Minor and editorial comments:

Line 24: Better replace “earth” with “containing”.

Line 44: The lake spray aerosol production should be highly variable in time and depends on the amount of INPs entering TKLs, the drainage of the TKLs and factors of aerolization. I suggest to not mention such a precise time of “over 3 weeks” here.

Lines 55-56: Already Creamean et al. (2018) described a transition from low to high INP concentrations during an ongoing Arctic spring, and Wex et al. (2019) showed a seasonal dependence for annual samples from several Arctic stations, which then, more recently, was corroborated in Li et al. (2022) for spring and fall data from Svalbard. Giving some more background here would be good.

Line 59: It could be worthwhile adding, that the active layer is the top soil layer in permafrost which is thawing during the summer.

Line 73: Explain the acronym “ATV”.

Lines 83-84: “… filters were collected between 2 and 4 hours after deployment.” How can they be collected after deployment? Do you mean after precleaning?

Line 106: As ice wedges consist mostly of water, I wonder if it makes sense to treat as you did, i.e., treating them similar to the sediment, active layer and permafrost samples by giving their INP concentrations later on “per g of material”? Or might it be more useful to give them as “per L of water”?

Line 170: With “temperature dependent”, do you mean the freezing temperature, and not the temperature of the surroundings!? Clarify!

Line 211: Please write “Alaska” instead of “AK”, as not everyone might understand the acronym immediately.

Lines 221-223: (“Ice wedges (Figs.

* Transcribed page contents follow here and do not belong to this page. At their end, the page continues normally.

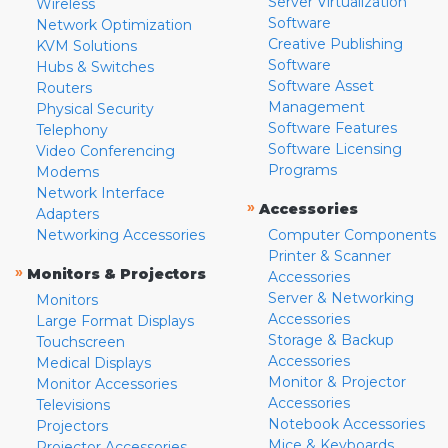
Server Virtualization
Wireless
Software
Network Optimization
Creative Publishing
KVM Solutions
Software
Hubs & Switches
Software Asset
Routers
Management
Physical Security
Software Features
Telephony
Software Licensing
Video Conferencing
Programs
Modems
Network Interface
»
Accessories
Adapters
Networking Accessories
Computer Components
Printer & Scanner
»
Monitors & Projectors
Accessories
Server & Networking
Monitors
Accessories
Large Format Displays
Storage & Backup
Touchscreen
Accessories
Medical Displays
Monitor & Projector
Monitor Accessories
Accessories
Televisions
Notebook Accessories
Projectors
Mice & Keyboards
Projector Accessories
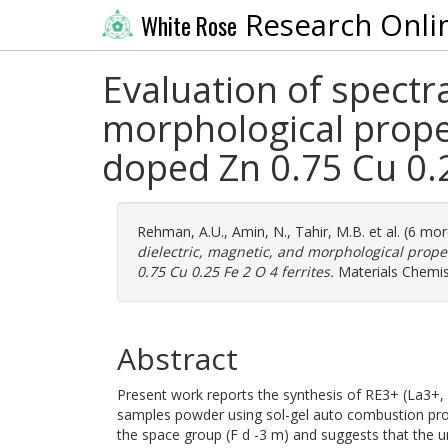
Research Onli
White Rose
Evaluation of spectra
morphological prope
doped Zn 0.75 Cu 0.2
Rehman, A.U.
,
Amin, N.
,
Tahir, M.B.
et al. (6 mo
dielectric, magnetic, and morphological prope
0.75 Cu 0.25 Fe 2 O 4 ferrites.
Materials Chemis
Abstract
Present work reports the synthesis of RE3+ (La3
samples powder using sol-gel auto combustion proce
the space group (F d -3 m) and suggests that the un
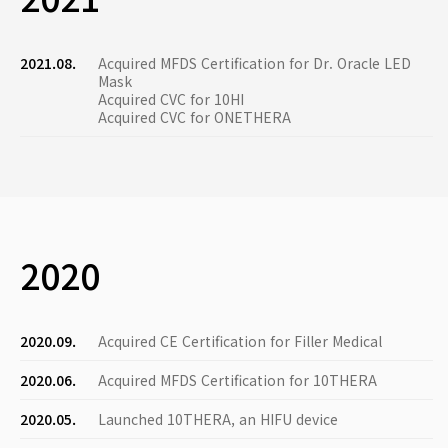
2021.08.
Acquired MFDS Certification for Dr. Oracle LED
Mask
Acquired CVC for 10HI
Acquired CVC for ONETHERA
2020
2020.09.
Acquired CE Certification for Filler Medical
2020.06.
Acquired MFDS Certification for 10THERA
2020.05.
Launched 10THERA, an HIFU device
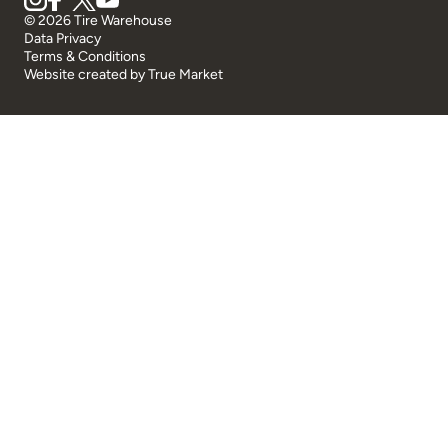
© 2026 Tire Warehouse
Data Privacy
Terms & Conditions
Website created by
True Market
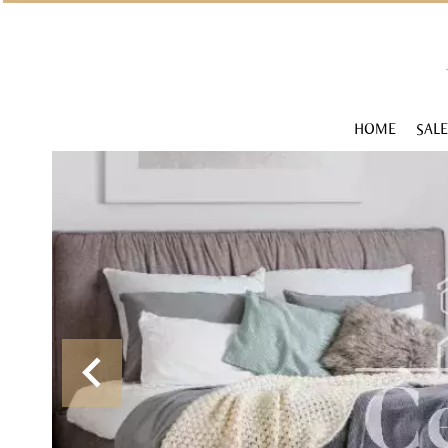
HOME
SALE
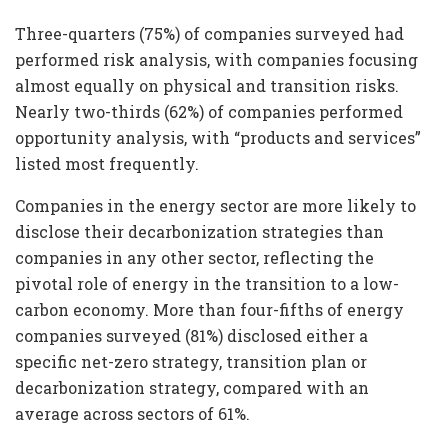
Three-quarters (75%) of companies surveyed had
performed risk analysis, with companies focusing
almost equally on physical and transition risks.
Nearly two-thirds (62%) of companies performed
opportunity analysis, with “products and services”
listed most frequently.
Companies in the energy sector are more likely to
disclose their decarbonization strategies than
companies in any other sector, reflecting the
pivotal role of energy in the transition to a low-
carbon economy. More than four-fifths of energy
companies surveyed (81%) disclosed either a
specific net-zero strategy, transition plan or
decarbonization strategy, compared with an
average across sectors of 61%.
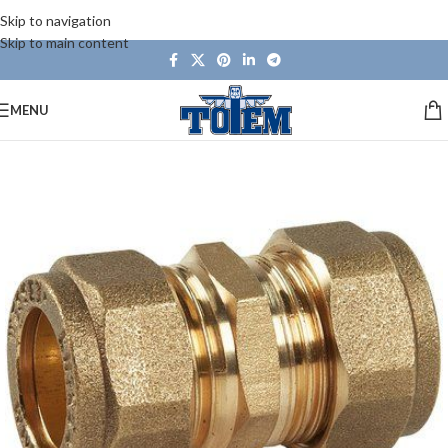
Skip to navigation
Skip to main content
MENU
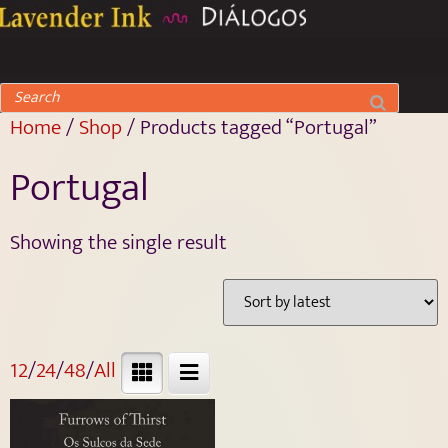
Home
/
Shop
/ Products tagged “Portugal”
Portugal
Showing the single result
12
/
24
/
48
/
All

S6 and S7) had values comparable to TKLs”)

In your study, you related ice wedge and permafrost samples to the mass of collected material used for the INP measurements. On the other hand, INP concentrations from TKLs were related to the volume of collected water. Therefore: How can you then compare INP concentrations from TKLs to those from ice wedges? And how are they similar? Also, if what you wrote here were correct, the heat lability of the samples should be similar, which it only is to a certain extent. This needs revision.

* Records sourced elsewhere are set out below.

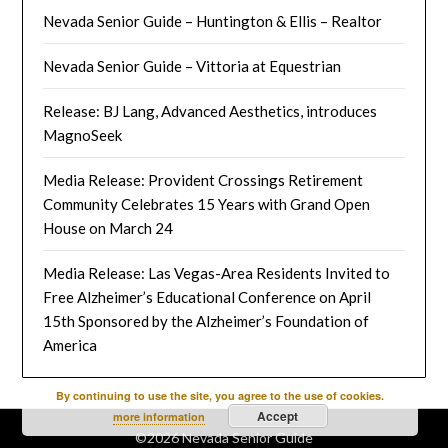
Nevada Senior Guide – Huntington & Ellis – Realtor
Nevada Senior Guide – Vittoria at Equestrian
Release: BJ Lang, Advanced Aesthetics, introduces
MagnoSeek
Media Release: Provident Crossings Retirement
Community Celebrates 15 Years with Grand Open
House on March 24
Media Release: Las Vegas-Area Residents Invited to
Free Alzheimer’s Educational Conference on April
15th Sponsored by the Alzheimer’s Foundation of
America
By continuing to use the site, you agree to the use of cookies.
Accept
more information
©2026 Nevada Senior Guide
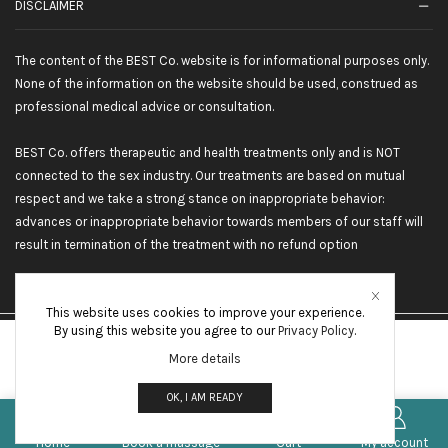
DISCLAIMER
The content of the BEST Co. website is for informational purposes only.
None of the information on the website should be used, construed as
professional medical advice or consultation.
BEST Co. offers therapeutic and health treatments only and is NOT
connected to the sex industry. Our treatments are based on mutual
respect and we take a strong stance on inappropriate behavior:
advances or inappropriate behavior towards members of our staff will
result in termination of the treatment with no refund option
This website uses cookies to improve your experience.
By using this website you agree to our
Privacy Policy
.
©2026 BEST Co. All rights reserved
More details
OTHER INTERNATIONAL LOCATIONS
OK, I AM READY
0
DUBAI
*
FRENCH RIVIERA
Home
Book a massage
Cart
My account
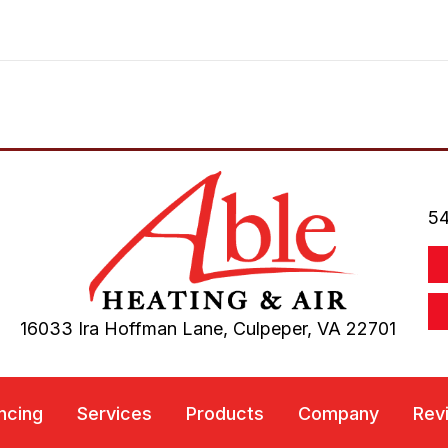
54
16033 Ira Hoffman Lane,
Culpeper, VA
22701
ncing
Services
Products
Company
Rev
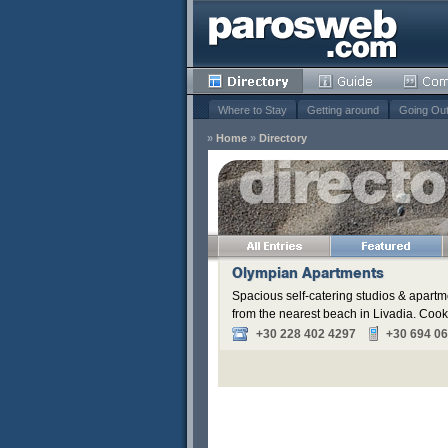
Where to Stay
Getting around
Going Ou
»
Home
»
Directory
s
Remove
Remove
Remove
Olympian Apartments
Spacious self-catering studios & apartm
from the nearest beach in Livadia. Cookin
+30 228 402 4297
+30 694 0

Lines 233-234: Can you explain which parameters are included in PC1 and PC2?

Figure 7: Zoom in a little - there is ample empty space in your plot. It may be enough to use -4 to 4 for the PC2-axis, and -2 to 2 for the PC1-axis. Also, add lines for the two "0" values.

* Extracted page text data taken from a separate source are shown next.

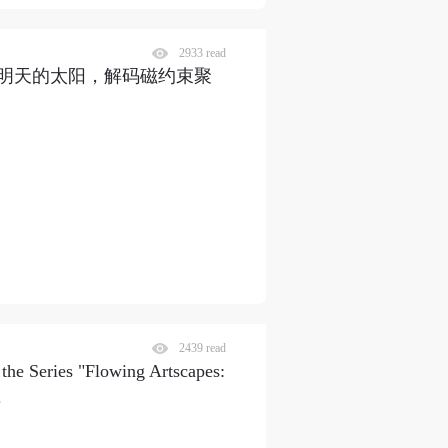
2933 read
明天的太阳，解码磁约束聚
2439 read
 the Series "Flowing Artscapes:
.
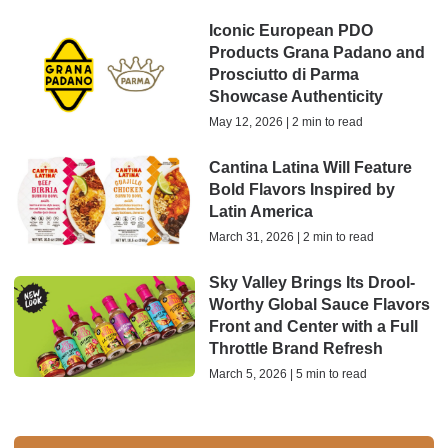
Iconic European PDO
Products Grana Padano and
Prosciutto di Parma
Showcase Authenticity
May 12, 2026 | 2 min to read
Cantina Latina Will Feature
Bold Flavors Inspired by
Latin America
March 31, 2026 | 2 min to read
Sky Valley Brings Its Drool-
Worthy Global Sauce Flavors
Front and Center with a Full
Throttle Brand Refresh
March 5, 2026 | 5 min to read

Line 280: Is it really still true that the Arctic has only a limited amount of previous observations? Just observing current developments in the past years, my impression is that more INP measurements were done in the Arctic than anywhere else. Better revise this sentence.

Fig S1: Use colors to discriminate between the different samples, such that the reader can see which samples were e.g. taken downwind of TKLs, at the DOE etc .

Fig. S4: A different choice of color would be good: tan and salmon are very close and not easy to distinguish. (Also in other figures where the same colors were used.)

Literature:

Creamean, J. M., R. M. Kirpes, K. A. Pratt, N. J. Spada, M. Maahn, G. de Boer, R. C. Schnell, and S. China (2018), Marine and terrestrial influences on ice nucleating particles during continuous springtime measurements in an Arctic oilfield location, Atmos. Chem. Phys., 18, 18023–18042, doi:10.5194/acp-18-18023-2018.

Kunert, A. T., M. L. Pohlker, K. Tang, C. S. Krevert, C. Wieder, K. R. Speth, L. E. Hanson, C. E. Morris, D. G. Schmale, U. Poschl, and J. Frohlich-Nowoisky (2019), Macromolecular fungal ice nuclei in Fusarium: effects of physical and chemical processing, Biogeosciences, 16(23), 4647-4659, doi:10.5194/bg-16-4647-2019.

Li, G. Y., J. Wieder, J. T. Pasquier, J. Henneberger, and Z. A. Kanji (2022), Predicting atmospheric background number concentration of ice-nucleating particles in the Arctic, Atmos. Chem. Phys., 22(21), 14441-14454, doi:10.5194/acp-22-14441-2022.

Wex, H., L. Huang, W. Zhang, H. Hung, R. Traversi, S. Becagli, R. J. Sheesley, C. E. Moffett, T. E. Barrett, R. Bossi, H. Skov, A. Hünerbein, J. Lubitz, M. Löffler, O. Linke, M. Hartmann, P. Herenz, and F. Stratmann (2019), Annual variability of ice nucleating particle concentrations at different Arctic locations, Atmos. Chem. Phys., 19, 5293–5311, doi:10.5194/acp-19-5293-2019.